--- Given records Enclosed Below ---
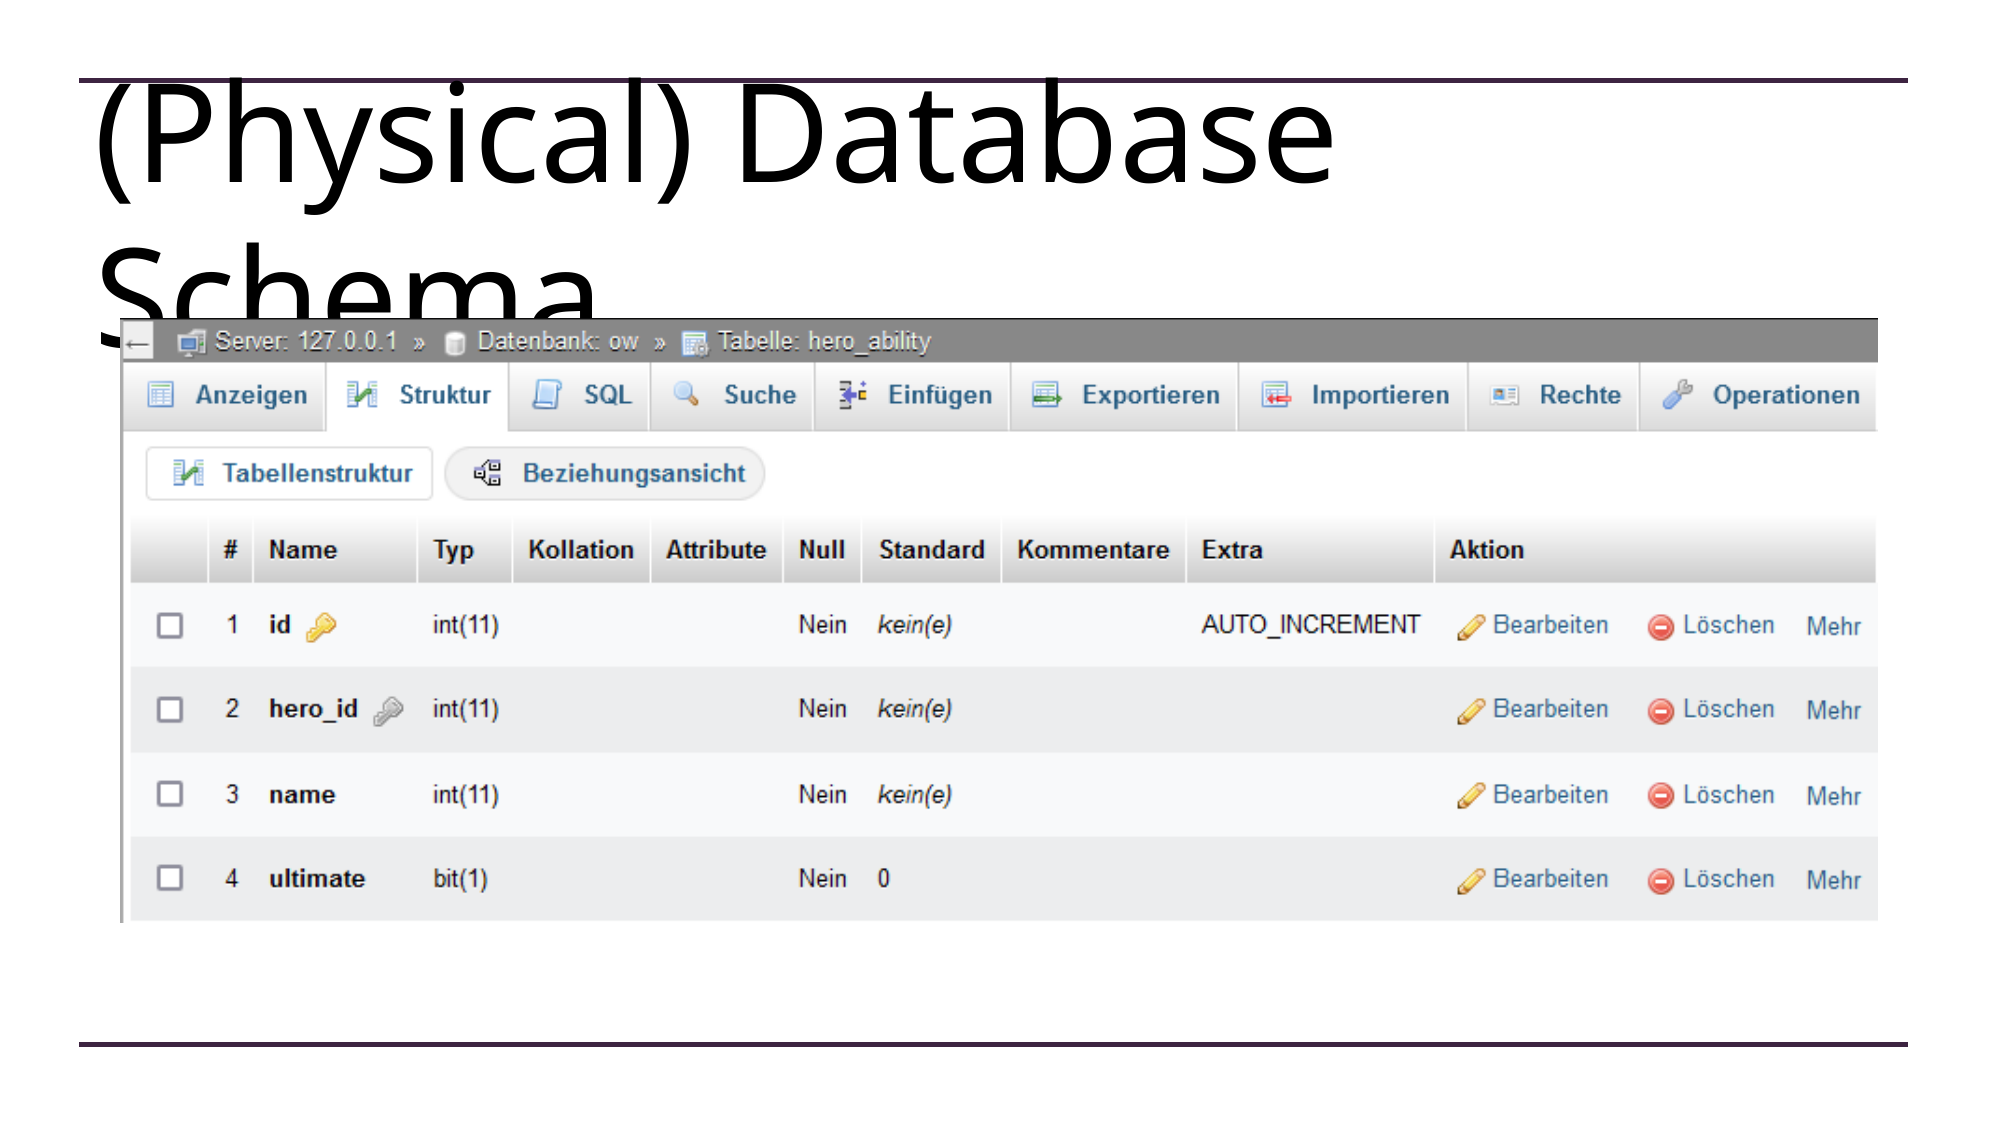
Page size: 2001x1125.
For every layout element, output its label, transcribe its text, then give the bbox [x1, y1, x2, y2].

title (Physical) Database Schema [79, 160, 1824, 259]
picture [120, 318, 1878, 923]
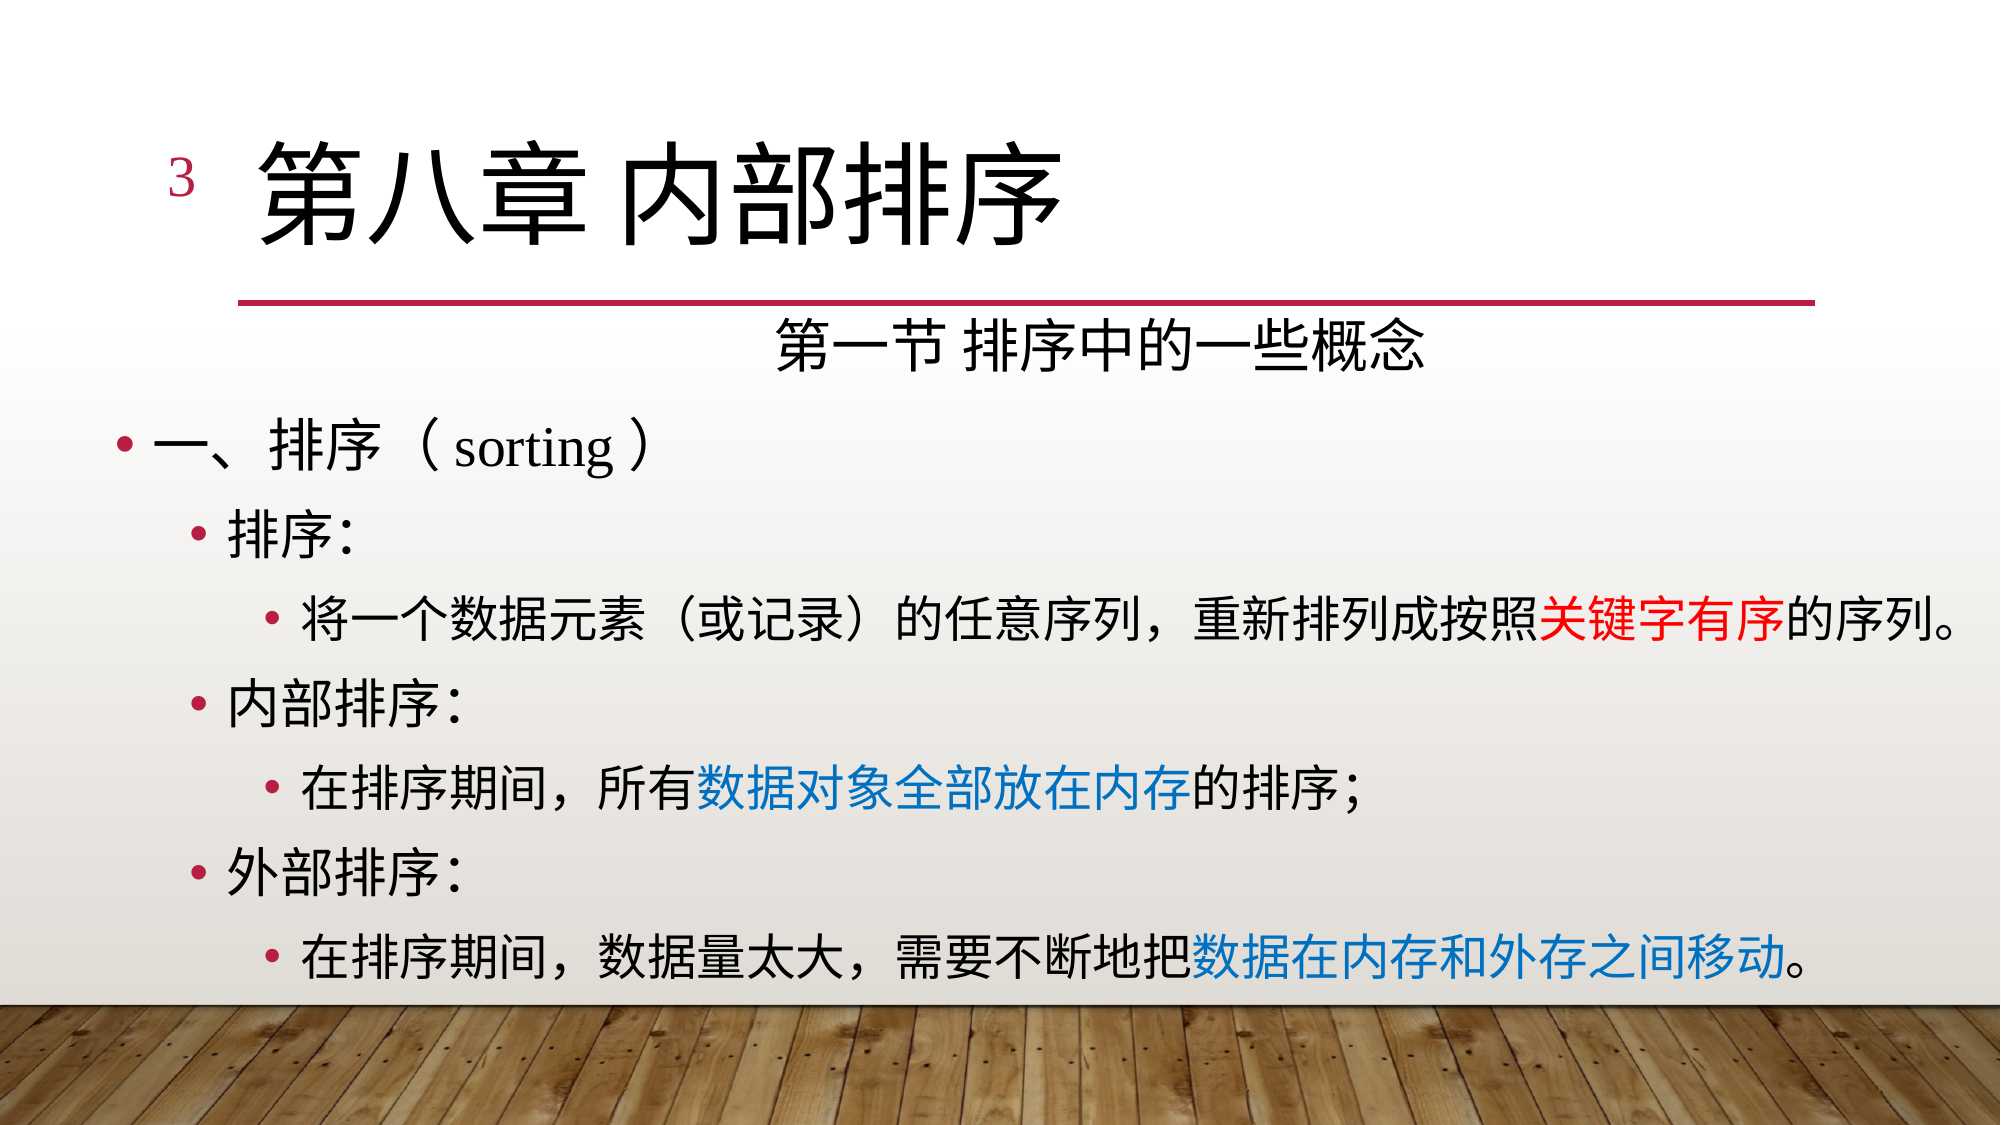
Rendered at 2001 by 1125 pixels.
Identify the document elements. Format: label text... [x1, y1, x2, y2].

slide_number 3 [78, 131, 212, 214]
list 一、排序（sorting） 排序： 将一个数据元素（或记录）的任意序列，重新排列成按照关键字有序的序列。 内部排序： 在排序期间，所有数据对象全部放在内存的排序； 外部排序： 在排序期间，数据量太大，需要不断地把数据在内存和外存之间移动。 [100, 387, 1983, 993]
text_box 第一节 排序中的一些概念 [758, 301, 1666, 387]
title 第八章 内部排序 [238, 131, 1814, 305]
picture [0, 1005, 2000, 1125]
--- End of Enclosed Given records ---
What this task involves ::
Reproduce the material above exactly, first line through the line that contains "Rendered at 2001 by 1125 pixels.", minus the pictures.

Task output ::
Page size: 2001x1125.
For every layout element, output its label, transcribe its text, then give the bbox [x1, y1, x2, y2].

title (Physical) Database Schema [79, 160, 1824, 259]
picture [120, 318, 1878, 923]
Rendered at 2001 by 1125 pixels.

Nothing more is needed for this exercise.